The p-value is more than 0.05, therefore, we fail to reject the null hypothesis. There's no enough evidence to support that the percentage of fatalities in an aircraft manufactured by Airbus is more than 20%.

A Type I error would be to claim that the Airbus aircraft have more than 20% fatalities, when they have less.

A Type II error would be to claim that the Airbys aircraft have less than 20% fatalities, when they have more.

#### There's no difference in the number of fatalities for aircrafts Airbus and Boeing.

We want to know if they are different.

$H_0: \mu_1 = \mu_2 \text{ or } \mu_1 - \mu_2 = 0$  

$H_a: \mu_1 \neq \mu_2 \text{ or } \mu_1 - \mu_2 \neq 0$

In [130]:
stats.ttest_ind_from_stats(airbus_df.fatalities.mean(),airbus_df.fatalities.std(),airbus_df.fatalities.count(),boeing_df.fatalities.mean(),boeing_df.fatalities.std(),boeing_df.fatalities.count())

Ttest_indResult(statistic=2.2072303579014232, pvalue=0.028014126502163825)

The p-value is less than 0.05, therefore we reject the null hypothesis. There's enough evidence to conclude that the average fatalities for Airbus and Boeing is different.

### Are the fatalities independent of aircraft type Antonov, Airbus and Boeing?

$H_0$: fatalities are independent from aircraft type (Antonov, Airbus or Boeing).

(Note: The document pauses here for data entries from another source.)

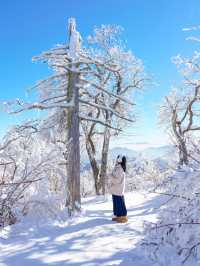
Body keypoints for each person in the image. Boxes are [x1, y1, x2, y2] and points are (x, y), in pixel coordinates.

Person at [108, 155, 128, 223]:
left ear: (119, 160)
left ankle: (121, 217)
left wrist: (110, 176)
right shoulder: (118, 168)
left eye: (117, 158)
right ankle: (119, 216)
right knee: (118, 203)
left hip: (117, 189)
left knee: (118, 203)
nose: (116, 159)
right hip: (116, 189)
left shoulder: (119, 169)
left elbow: (117, 180)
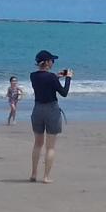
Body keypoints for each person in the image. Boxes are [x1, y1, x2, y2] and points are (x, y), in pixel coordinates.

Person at [29, 50, 72, 183]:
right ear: (47, 62)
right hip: (51, 109)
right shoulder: (51, 77)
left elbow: (44, 82)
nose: (53, 62)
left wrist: (57, 77)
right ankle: (46, 176)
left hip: (37, 109)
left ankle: (33, 174)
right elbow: (64, 93)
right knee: (50, 146)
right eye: (51, 60)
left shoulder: (33, 76)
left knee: (37, 143)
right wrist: (68, 78)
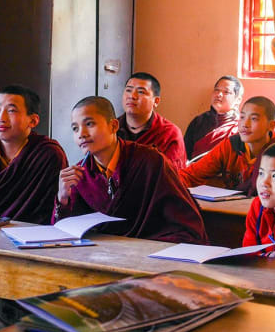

$H_a$: fatalities are dependent from aircraft type (Antonov, Airbus or Boeing).

In [141]:
accidents_df = pd.DataFrame(index=['Fatalities'], columns=['Antonov','Airbus','Boeing'])
accidents_df.head()

Unnamed: 0,Antonov,Airbus,Boeing
Fatalities,,,


In [142]:
accidents_df['Antonov'] = [antonov_df.fatalities.sum()]
accidents_df['Airbus'] = [airbus_df.fatalities.sum()]
accidents_df['Boeing'] = [boeing_df.fatalities.sum()]

In [143]:
accidents_df

Unnamed: 0,Antonov,Airbus,Boeing
Fatalities,2645.0,2971.0,17459.0


In [144]:
# In order to pass the dataframe data into stats.chisquare, IT NEEDS TO BE CONVERTED FROM PANDAS
# DATAFRAME INTO NUMPY ARRAY OR LIST.
fatalities_total_array = np.asarray(accidents_df.ix[0,:])
fatalities_total_array

array([  2645.,   2971.,  17459.])

In [145]:
expected_fatalities = [accidents_df.sum().sum()/3]*3
expected_fatalities

[7691.666666666667, 7691.666666666667, 7691.666666666667]

In [146]:
stats.chisquare(fatalities_total_array, expected_fatalities)

Power_divergenceResult(statistic=18611.61499458288, pvalue=0.0)

The p-value is less than 0.05, therefore we reject the null hypothesis that aircraft fatalities is independent from the aircraft type (Antonov, Airbus, Boeing).